Hotel firm handed huge fine for polluting Nottinghamshire river

The owners of Thoresby Hall Hotel in Ollerton have been fined £90,000 and ordered to pay £44,518.96p prosecution costs for discharging partially treated sewage into the River Meden.

Bourne Leisure was hit with the sanction after being convicted at Mansfield Magistrates’ Court on Wednesday (4 March).

Suspicions were raised when an Environment Agency officer spotted a milky cloud of pollution in the river whilst working nearby. The pollution was found to have come from Thoresby Hall Hotel’s sewage treatment works.

The hotel is not connected to the mains sewage system and operates its own sewage treatment plant under the strict control of an environmental permit issued by the Environment Agency.
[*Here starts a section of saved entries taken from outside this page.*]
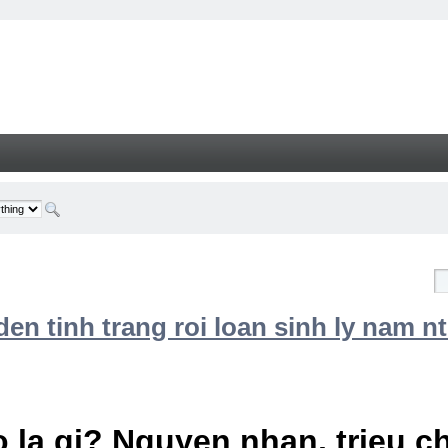
n tinh trang roi loan sinh ly nam nt
 la gi? Nguyen nhan, trieu 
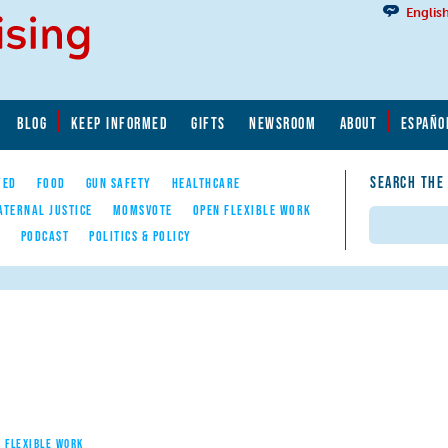
Englis
BLOG
KEEP INFORMED
GIFTS
NEWSROOM
ABOUT
ESPAÑO
SEARCH THE
YED
FOOD
GUN SAFETY
HEALTHCARE
ATERNAL JUSTICE
MOMSVOTE
OPEN FLEXIBLE WORK
Search
E
PODCAST
POLITICS & POLICY
 FLEXIBLE WORK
The permit controls the quantity and quality of treated waste water allowed to be discharged into the River Meden.

Investigations showed that permit conditions had been breached numerous times between April 2015 and September 2017.

Yvonne Ratcliffe, environment officer at the Environment Agency, said: “The permit system allows businesses to operate whilst protecting the environment; it is important that permit holders ensure they have robust management systems in place to ensure their compliance. It is not sufficient to wait for the Environment Agency to alert you to a failure to comply with permit conditions. Required procedures and measures are in place for a reason but the limits set on a permit need to be complied with and respected. Anybody who breaches these limits are putting the environment at risk

“An assessment found that the discharge led to a limited water quality impact, but this was seen to be due to low ammonia levels in the river upstream of the discharge and the substantial dilution from the upstream flow.”

The company has also been made to pay a £170 victim surcharge.